* _PROVIDED DATA_:

= Beginning of Section =

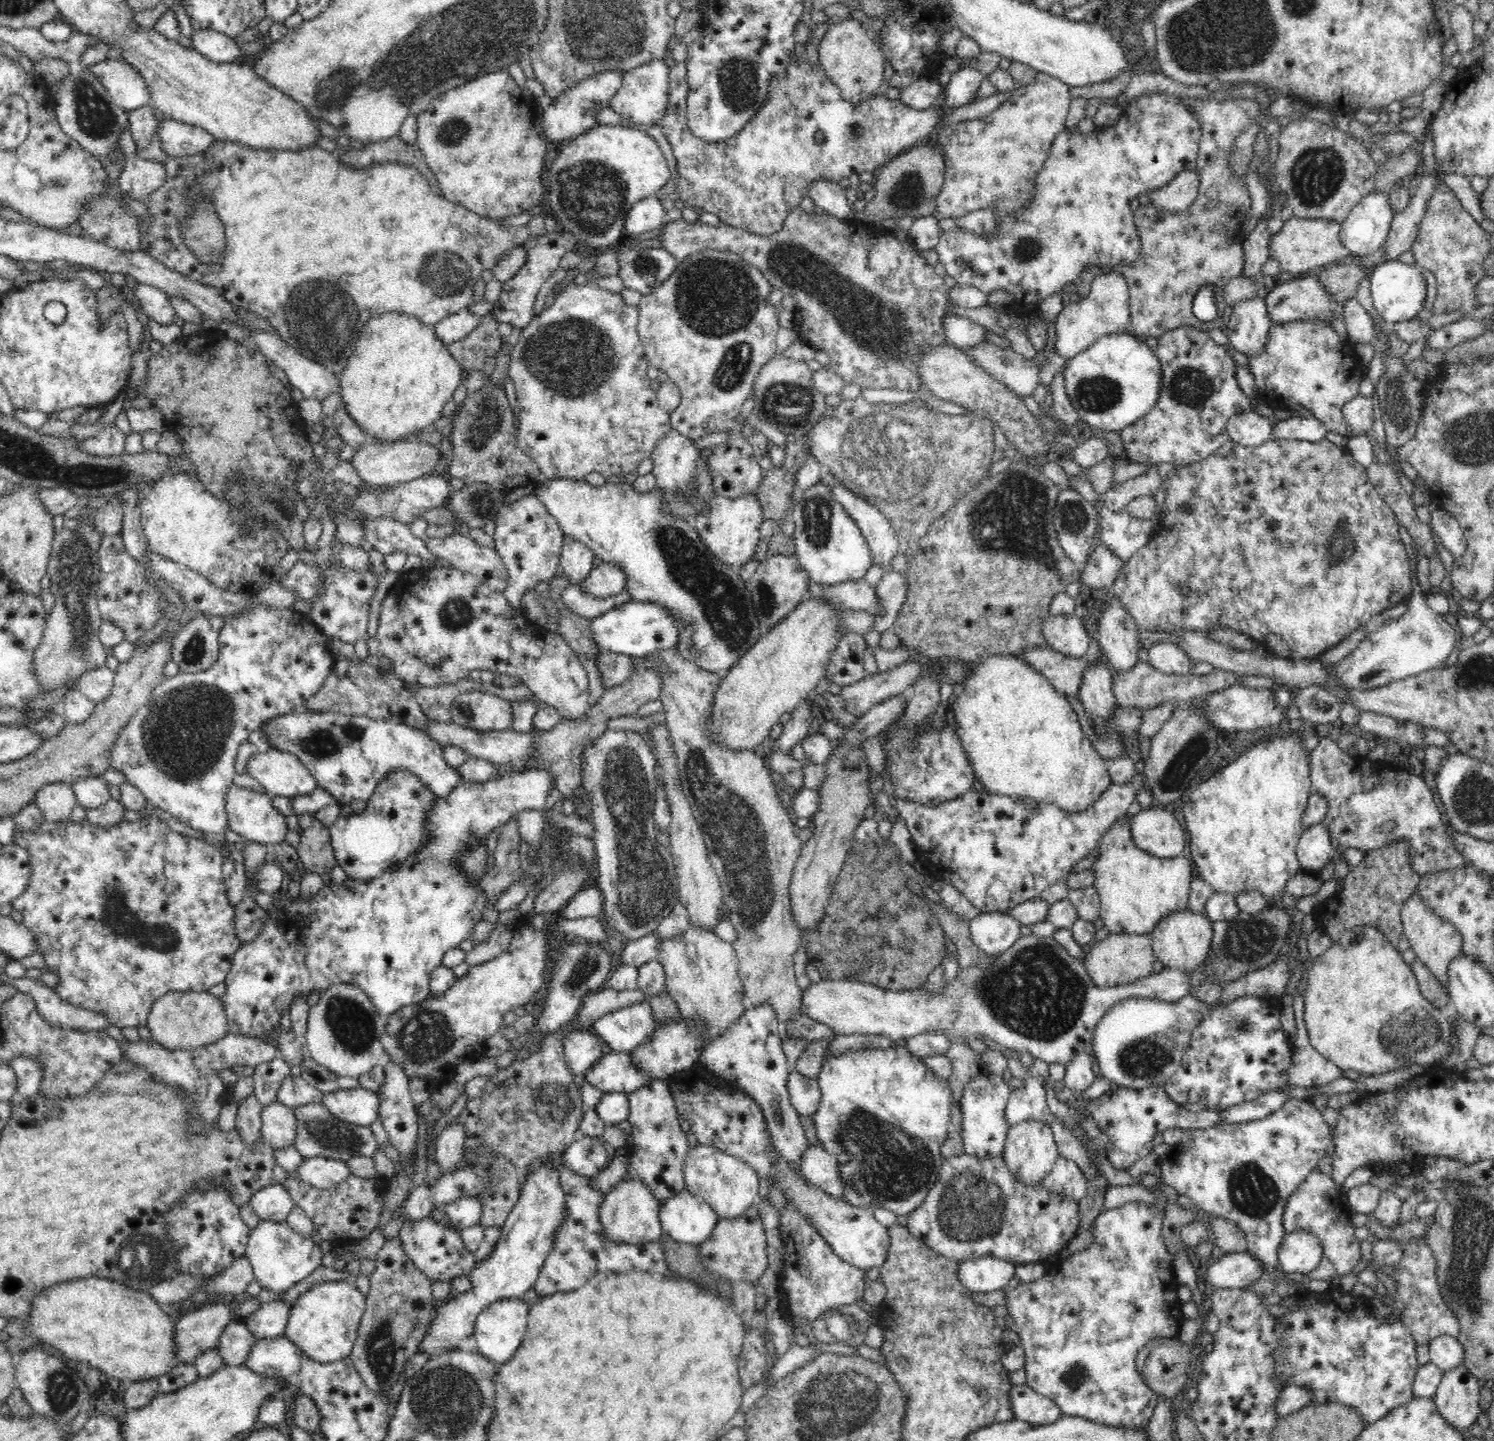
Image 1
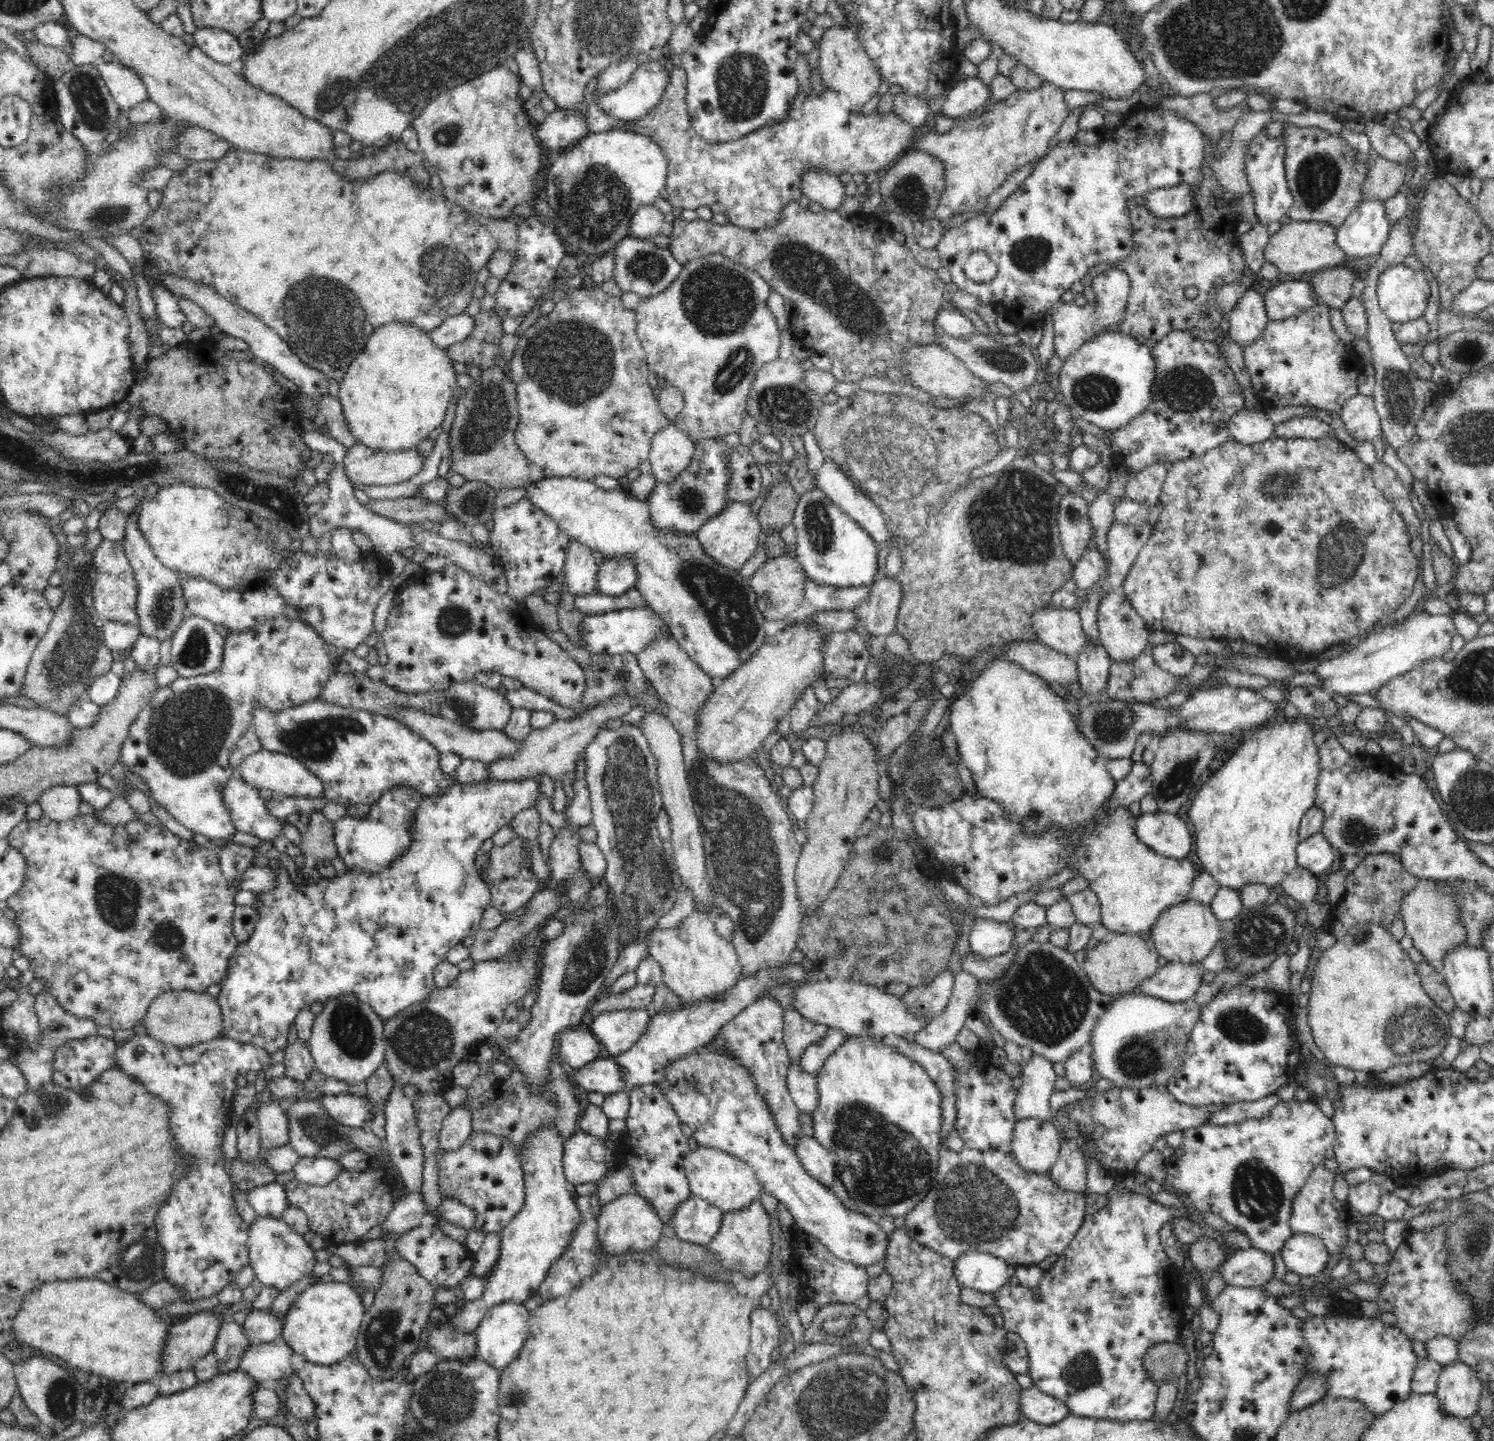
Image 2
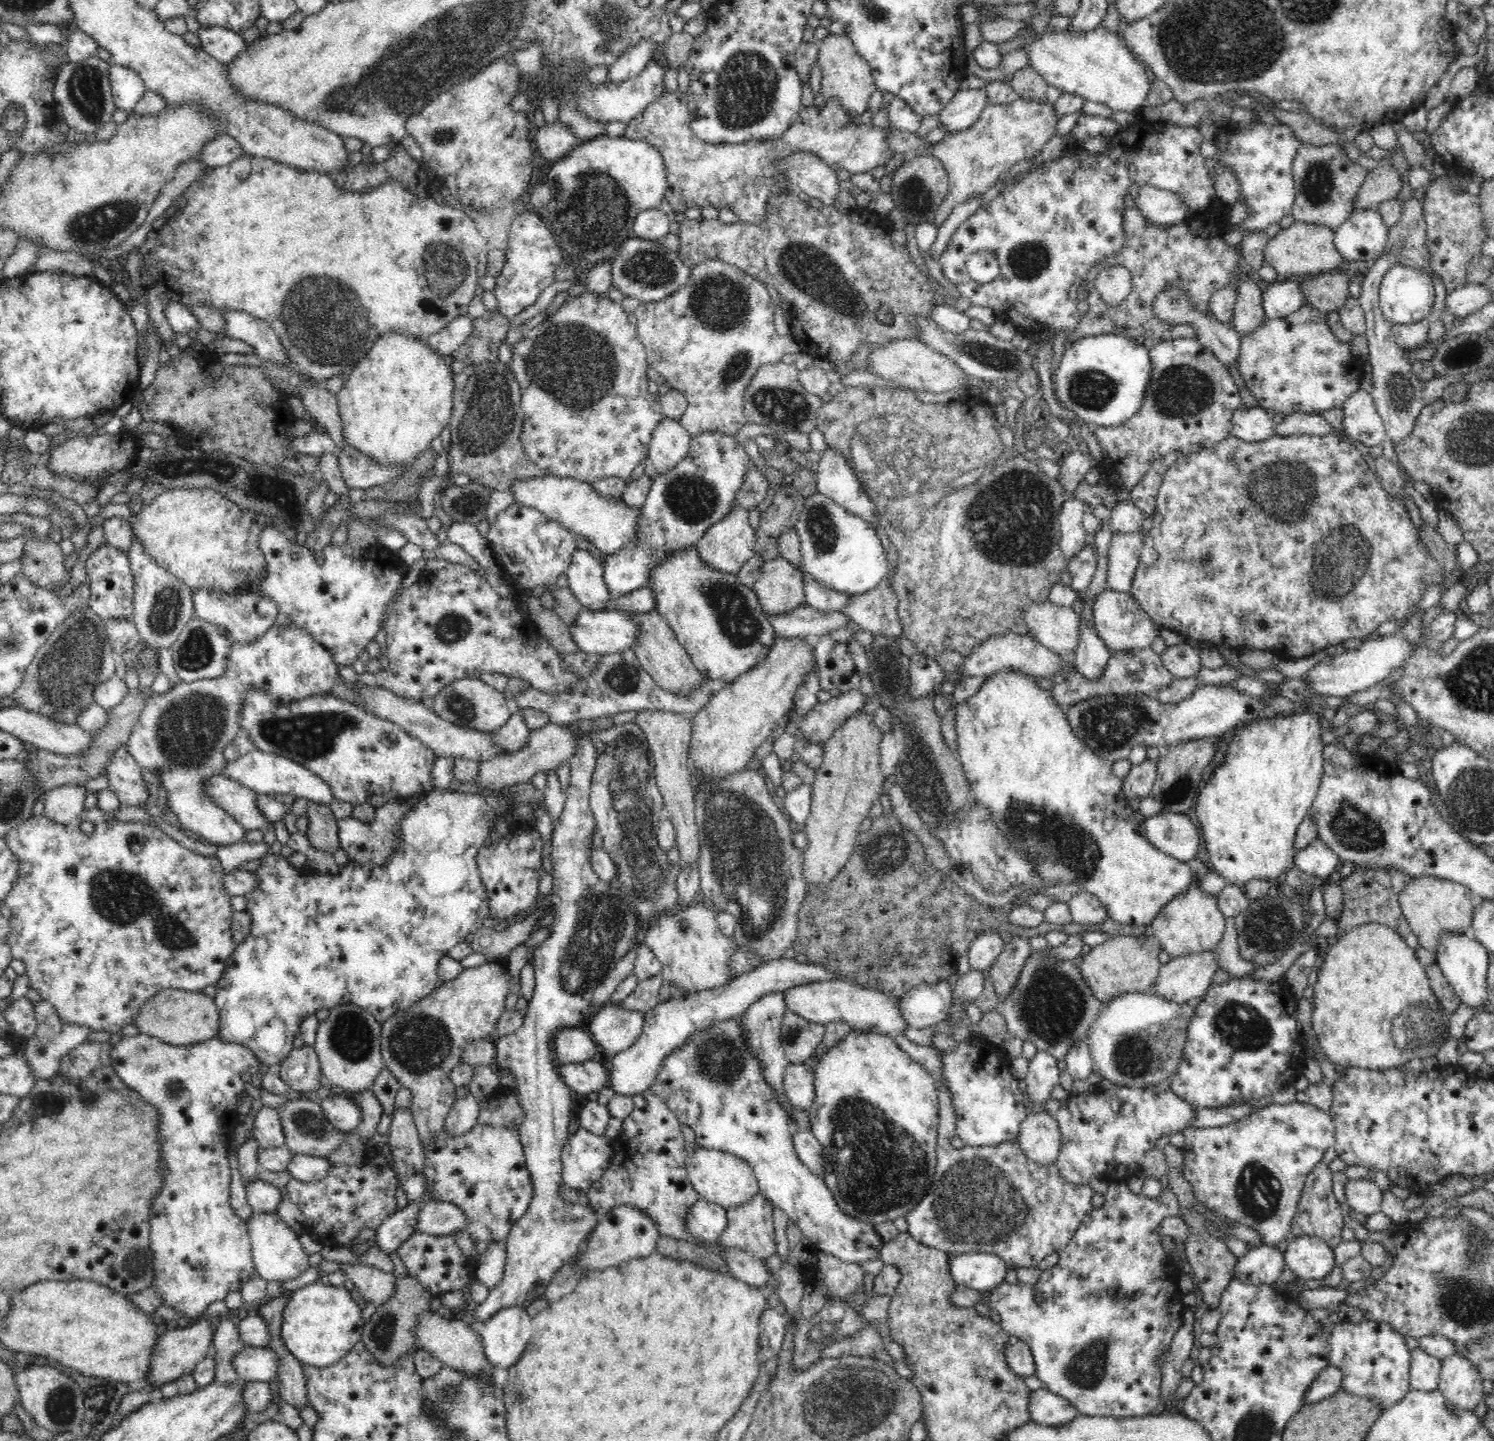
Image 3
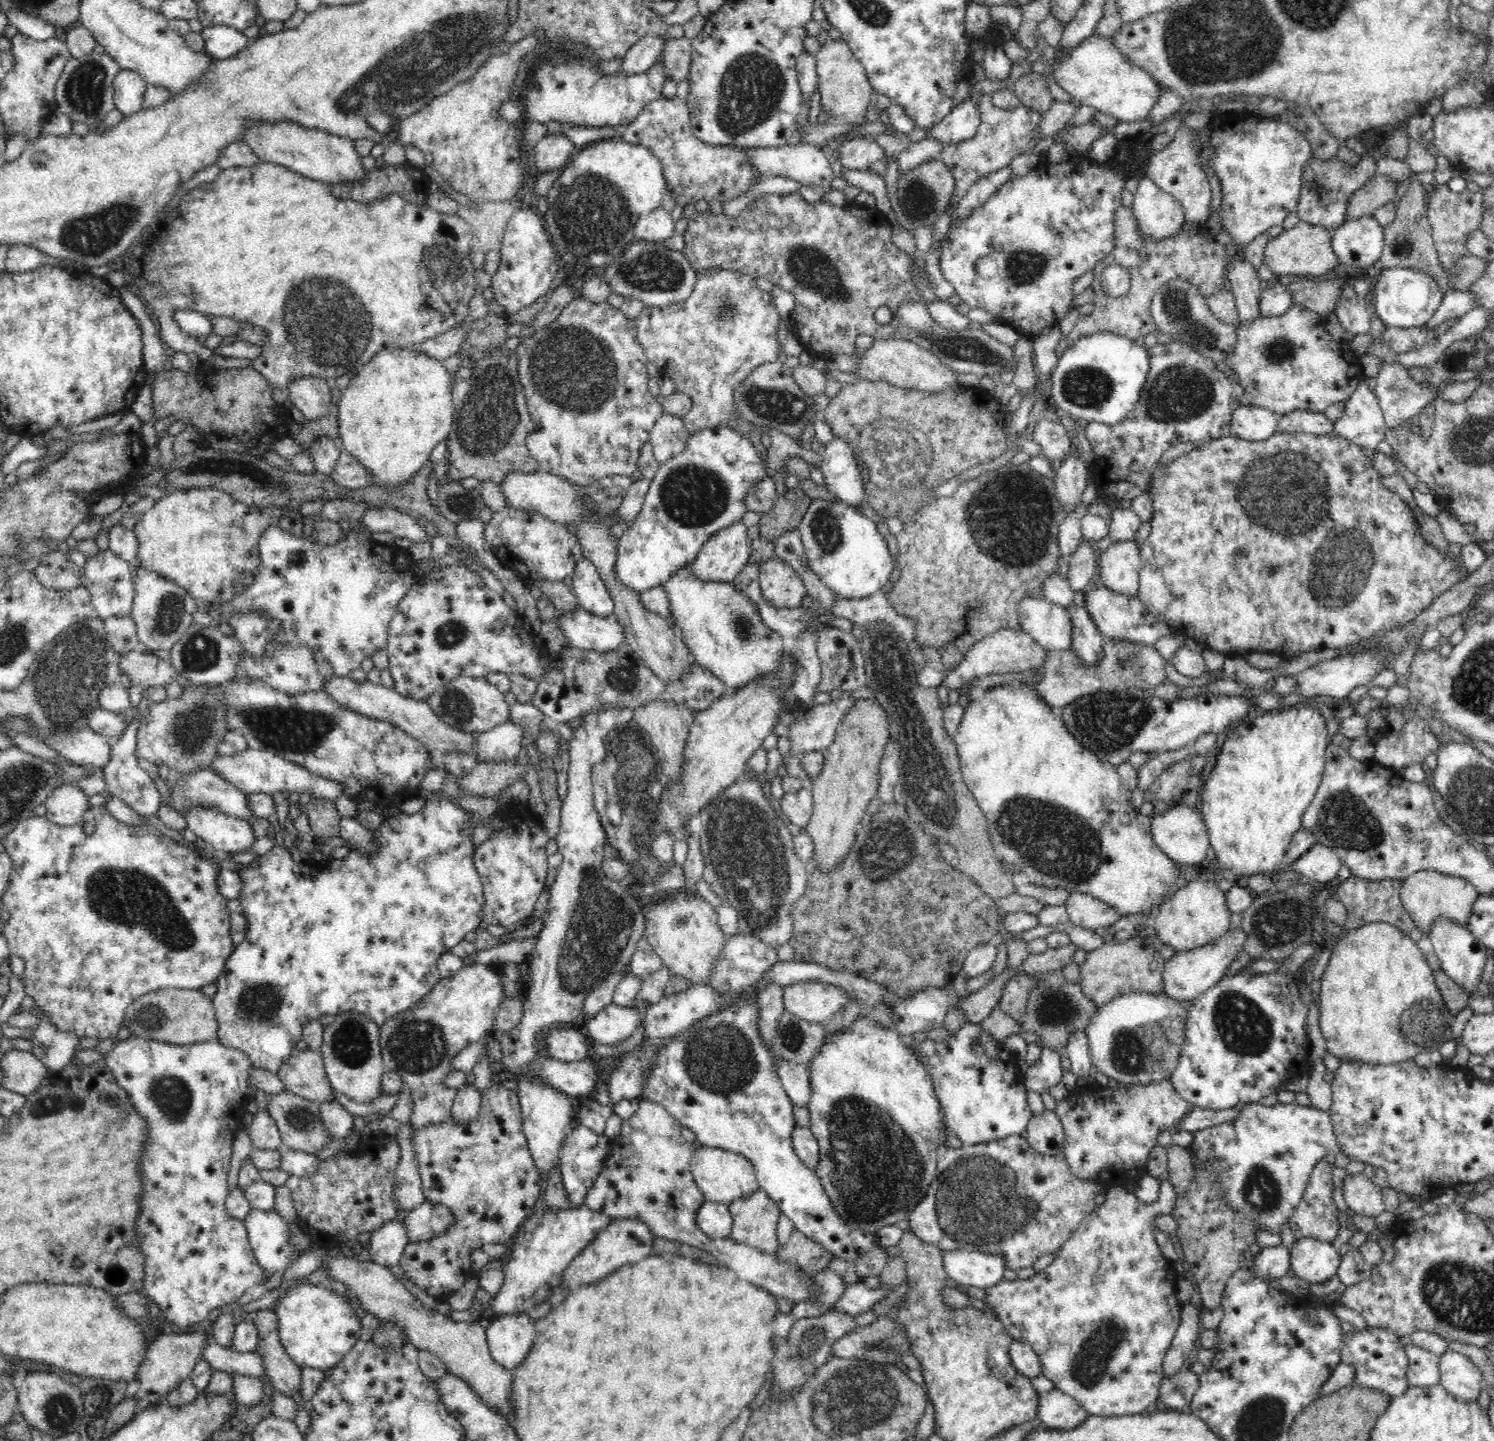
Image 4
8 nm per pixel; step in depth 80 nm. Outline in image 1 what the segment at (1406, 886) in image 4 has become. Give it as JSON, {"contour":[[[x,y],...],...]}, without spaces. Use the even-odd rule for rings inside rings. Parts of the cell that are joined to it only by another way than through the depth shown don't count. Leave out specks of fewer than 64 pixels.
{"contour":[[[1419,892],[1413,893],[1404,903],[1401,910],[1401,921],[1405,937],[1409,940],[1411,949],[1416,953],[1416,960],[1423,962],[1440,981],[1440,984],[1447,988],[1448,966],[1452,960],[1461,956],[1463,936],[1453,924],[1440,918],[1432,908],[1424,904]]]}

= End of Section =

* _YOUR INSTRUCTIONS_:
Please transcribe each line above exactly, but leave the images out.

* _WRITTEN RESPONSE_:
Image 1
Image 2
Image 3
Image 4
8 nm per pixel; step in depth 80 nm. Outline in image 1 what the segment at (1406, 886) in image 4 has become. Give it as JSON, {"contour":[[[x,y],...],...]}, without spaces. Use the even-odd rule for rings inside rings. Parts of the cell that are joined to it only by another way than through the depth shown don't count. Leave out specks of fewer than 64 pixels.
{"contour":[[[1419,892],[1413,893],[1404,903],[1401,910],[1401,921],[1405,937],[1409,940],[1411,949],[1416,953],[1416,960],[1423,962],[1440,981],[1440,984],[1447,988],[1448,966],[1452,960],[1461,956],[1463,936],[1453,924],[1440,918],[1432,908],[1424,904]]]}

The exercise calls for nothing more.